• **Given data**
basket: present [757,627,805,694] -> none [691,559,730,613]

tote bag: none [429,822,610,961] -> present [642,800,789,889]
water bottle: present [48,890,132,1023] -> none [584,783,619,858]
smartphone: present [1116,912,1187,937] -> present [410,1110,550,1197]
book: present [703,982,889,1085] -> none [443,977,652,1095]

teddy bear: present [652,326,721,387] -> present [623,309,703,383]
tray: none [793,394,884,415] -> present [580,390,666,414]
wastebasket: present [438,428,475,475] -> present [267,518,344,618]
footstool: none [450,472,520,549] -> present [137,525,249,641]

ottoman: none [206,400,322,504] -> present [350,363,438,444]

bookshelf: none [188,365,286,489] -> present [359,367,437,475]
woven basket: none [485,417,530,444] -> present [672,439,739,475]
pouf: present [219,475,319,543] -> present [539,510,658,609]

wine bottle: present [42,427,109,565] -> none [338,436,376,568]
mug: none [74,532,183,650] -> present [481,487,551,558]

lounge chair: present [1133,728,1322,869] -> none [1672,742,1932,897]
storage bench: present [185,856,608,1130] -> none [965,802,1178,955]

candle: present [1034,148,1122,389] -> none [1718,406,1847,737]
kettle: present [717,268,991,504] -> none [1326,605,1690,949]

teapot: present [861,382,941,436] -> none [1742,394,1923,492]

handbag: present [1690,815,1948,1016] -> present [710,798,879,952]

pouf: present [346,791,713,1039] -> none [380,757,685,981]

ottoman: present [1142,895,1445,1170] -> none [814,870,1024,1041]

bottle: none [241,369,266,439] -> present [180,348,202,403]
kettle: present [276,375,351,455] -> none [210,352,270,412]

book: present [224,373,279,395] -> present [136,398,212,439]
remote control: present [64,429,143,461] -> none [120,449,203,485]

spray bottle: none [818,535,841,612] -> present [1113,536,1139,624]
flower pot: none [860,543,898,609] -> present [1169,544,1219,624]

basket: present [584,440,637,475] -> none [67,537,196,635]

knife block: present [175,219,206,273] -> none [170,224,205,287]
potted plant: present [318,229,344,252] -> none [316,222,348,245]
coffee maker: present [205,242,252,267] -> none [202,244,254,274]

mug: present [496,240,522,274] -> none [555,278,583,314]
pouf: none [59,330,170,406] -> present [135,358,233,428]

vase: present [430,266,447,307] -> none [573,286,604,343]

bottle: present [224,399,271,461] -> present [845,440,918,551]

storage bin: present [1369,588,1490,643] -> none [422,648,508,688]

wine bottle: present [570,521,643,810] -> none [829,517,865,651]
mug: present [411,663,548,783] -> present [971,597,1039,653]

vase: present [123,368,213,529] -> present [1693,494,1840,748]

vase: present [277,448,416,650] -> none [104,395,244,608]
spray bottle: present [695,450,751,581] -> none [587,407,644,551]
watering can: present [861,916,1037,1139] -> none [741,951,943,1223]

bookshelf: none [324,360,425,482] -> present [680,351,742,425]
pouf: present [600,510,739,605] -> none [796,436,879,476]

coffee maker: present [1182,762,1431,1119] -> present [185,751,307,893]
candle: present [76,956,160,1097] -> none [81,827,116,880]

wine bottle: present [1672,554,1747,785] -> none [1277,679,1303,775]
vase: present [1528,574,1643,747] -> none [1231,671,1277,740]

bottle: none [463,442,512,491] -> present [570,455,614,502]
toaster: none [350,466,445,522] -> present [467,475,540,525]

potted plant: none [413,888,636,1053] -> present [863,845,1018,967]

• **Problem to solve**
Up to and including the line with "smartphone: present [1116,912,1187,937]", restate the records above word for word from the very first line.

• **Result of the task**
basket: present [757,627,805,694] -> none [691,559,730,613]

tote bag: none [429,822,610,961] -> present [642,800,789,889]
water bottle: present [48,890,132,1023] -> none [584,783,619,858]
smartphone: present [1116,912,1187,937] -> present [410,1110,550,1197]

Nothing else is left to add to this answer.